» Material
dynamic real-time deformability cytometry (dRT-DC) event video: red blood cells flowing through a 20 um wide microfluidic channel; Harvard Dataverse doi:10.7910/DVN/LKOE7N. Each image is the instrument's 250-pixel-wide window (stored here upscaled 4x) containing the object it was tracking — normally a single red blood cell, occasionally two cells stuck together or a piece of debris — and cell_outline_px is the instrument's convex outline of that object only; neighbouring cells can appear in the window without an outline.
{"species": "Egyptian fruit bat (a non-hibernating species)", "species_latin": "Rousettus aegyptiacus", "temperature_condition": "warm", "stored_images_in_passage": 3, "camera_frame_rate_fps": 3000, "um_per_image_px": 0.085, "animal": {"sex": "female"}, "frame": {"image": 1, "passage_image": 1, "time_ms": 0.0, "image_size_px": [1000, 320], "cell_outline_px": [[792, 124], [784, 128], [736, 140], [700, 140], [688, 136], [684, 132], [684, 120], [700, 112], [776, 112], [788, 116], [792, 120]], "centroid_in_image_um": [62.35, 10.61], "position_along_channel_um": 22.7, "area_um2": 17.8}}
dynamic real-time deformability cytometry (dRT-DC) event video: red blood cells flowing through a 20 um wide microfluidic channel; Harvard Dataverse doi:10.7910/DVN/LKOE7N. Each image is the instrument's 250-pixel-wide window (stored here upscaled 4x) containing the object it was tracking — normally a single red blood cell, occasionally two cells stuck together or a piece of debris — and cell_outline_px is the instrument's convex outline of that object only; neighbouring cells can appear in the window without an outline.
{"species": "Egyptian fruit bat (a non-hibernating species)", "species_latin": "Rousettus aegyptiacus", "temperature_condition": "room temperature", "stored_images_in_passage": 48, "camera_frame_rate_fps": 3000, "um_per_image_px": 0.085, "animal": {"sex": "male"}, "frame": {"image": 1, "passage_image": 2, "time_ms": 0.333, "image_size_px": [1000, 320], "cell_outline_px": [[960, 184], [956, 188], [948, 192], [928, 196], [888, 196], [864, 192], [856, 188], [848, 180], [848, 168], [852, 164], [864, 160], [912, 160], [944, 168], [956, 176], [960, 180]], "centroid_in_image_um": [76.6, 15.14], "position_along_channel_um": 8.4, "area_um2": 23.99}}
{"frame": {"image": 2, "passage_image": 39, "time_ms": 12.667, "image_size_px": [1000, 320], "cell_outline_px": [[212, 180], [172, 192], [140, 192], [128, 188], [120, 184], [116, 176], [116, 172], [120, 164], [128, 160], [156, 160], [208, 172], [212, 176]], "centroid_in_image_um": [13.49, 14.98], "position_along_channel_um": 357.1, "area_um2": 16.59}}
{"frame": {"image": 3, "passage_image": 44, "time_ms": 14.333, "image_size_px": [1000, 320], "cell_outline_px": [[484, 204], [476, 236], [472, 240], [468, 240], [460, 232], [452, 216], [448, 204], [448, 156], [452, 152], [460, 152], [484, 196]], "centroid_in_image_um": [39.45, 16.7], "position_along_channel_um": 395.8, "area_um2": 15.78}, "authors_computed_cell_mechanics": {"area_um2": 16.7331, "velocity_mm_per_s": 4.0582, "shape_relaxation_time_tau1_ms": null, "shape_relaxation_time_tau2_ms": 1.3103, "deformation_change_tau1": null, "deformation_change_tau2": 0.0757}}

» What is required
Quote each line above in full, word for word.

» The result
dynamic real-time deformability cytometry (dRT-DC) event video: red blood cells flowing through a 20 um wide microfluidic channel; Harvard Dataverse doi:10.7910/DVN/LKOE7N. Each image is the instrument's 250-pixel-wide window (stored here upscaled 4x) containing the object it was tracking — normally a single red blood cell, occasionally two cells stuck together or a piece of debris — and cell_outline_px is the instrument's convex outline of that object only; neighbouring cells can appear in the window without an outline.
{"species": "Egyptian fruit bat (a non-hibernating species)", "species_latin": "Rousettus aegyptiacus", "temperature_condition": "warm", "stored_images_in_passage": 3, "camera_frame_rate_fps": 3000, "um_per_image_px": 0.085, "animal": {"sex": "female"}, "frame": {"image": 1, "passage_image": 1, "time_ms": 0.0, "image_size_px": [1000, 320], "cell_outline_px": [[792, 124], [784, 128], [736, 140], [700, 140], [688, 136], [684, 132], [684, 120], [700, 112], [776, 112], [788, 116], [792, 120]], "centroid_in_image_um": [62.35, 10.61], "position_along_channel_um": 22.7, "area_um2": 17.8}}
dynamic real-time deformability cytometry (dRT-DC) event video: red blood cells flowing through a 20 um wide microfluidic channel; Harvard Dataverse doi:10.7910/DVN/LKOE7N. Each image is the instrument's 250-pixel-wide window (stored here upscaled 4x) containing the object it was tracking — normally a single red blood cell, occasionally two cells stuck together or a piece of debris — and cell_outline_px is the instrument's convex outline of that object only; neighbouring cells can appear in the window without an outline.
{"species": "Egyptian fruit bat (a non-hibernating species)", "species_latin": "Rousettus aegyptiacus", "temperature_condition": "room temperature", "stored_images_in_passage": 48, "camera_frame_rate_fps": 3000, "um_per_image_px": 0.085, "animal": {"sex": "male"}, "frame": {"image": 1, "passage_image": 2, "time_ms": 0.333, "image_size_px": [1000, 320], "cell_outline_px": [[960, 184], [956, 188], [948, 192], [928, 196], [888, 196], [864, 192], [856, 188], [848, 180], [848, 168], [852, 164], [864, 160], [912, 160], [944, 168], [956, 176], [960, 180]], "centroid_in_image_um": [76.6, 15.14], "position_along_channel_um": 8.4, "area_um2": 23.99}}
{"frame": {"image": 2, "passage_image": 39, "time_ms": 12.667, "image_size_px": [1000, 320], "cell_outline_px": [[212, 180], [172, 192], [140, 192], [128, 188], [120, 184], [116, 176], [116, 172], [120, 164], [128, 160], [156, 160], [208, 172], [212, 176]], "centroid_in_image_um": [13.49, 14.98], "position_along_channel_um": 357.1, "area_um2": 16.59}}
{"frame": {"image": 3, "passage_image": 44, "time_ms": 14.333, "image_size_px": [1000, 320], "cell_outline_px": [[484, 204], [476, 236], [472, 240], [468, 240], [460, 232], [452, 216], [448, 204], [448, 156], [452, 152], [460, 152], [484, 196]], "centroid_in_image_um": [39.45, 16.7], "position_along_channel_um": 395.8, "area_um2": 15.78}, "authors_computed_cell_mechanics": {"area_um2": 16.7331, "velocity_mm_per_s": 4.0582, "shape_relaxation_time_tau1_ms": null, "shape_relaxation_time_tau2_ms": 1.3103, "deformation_change_tau1": null, "deformation_change_tau2": 0.0757}}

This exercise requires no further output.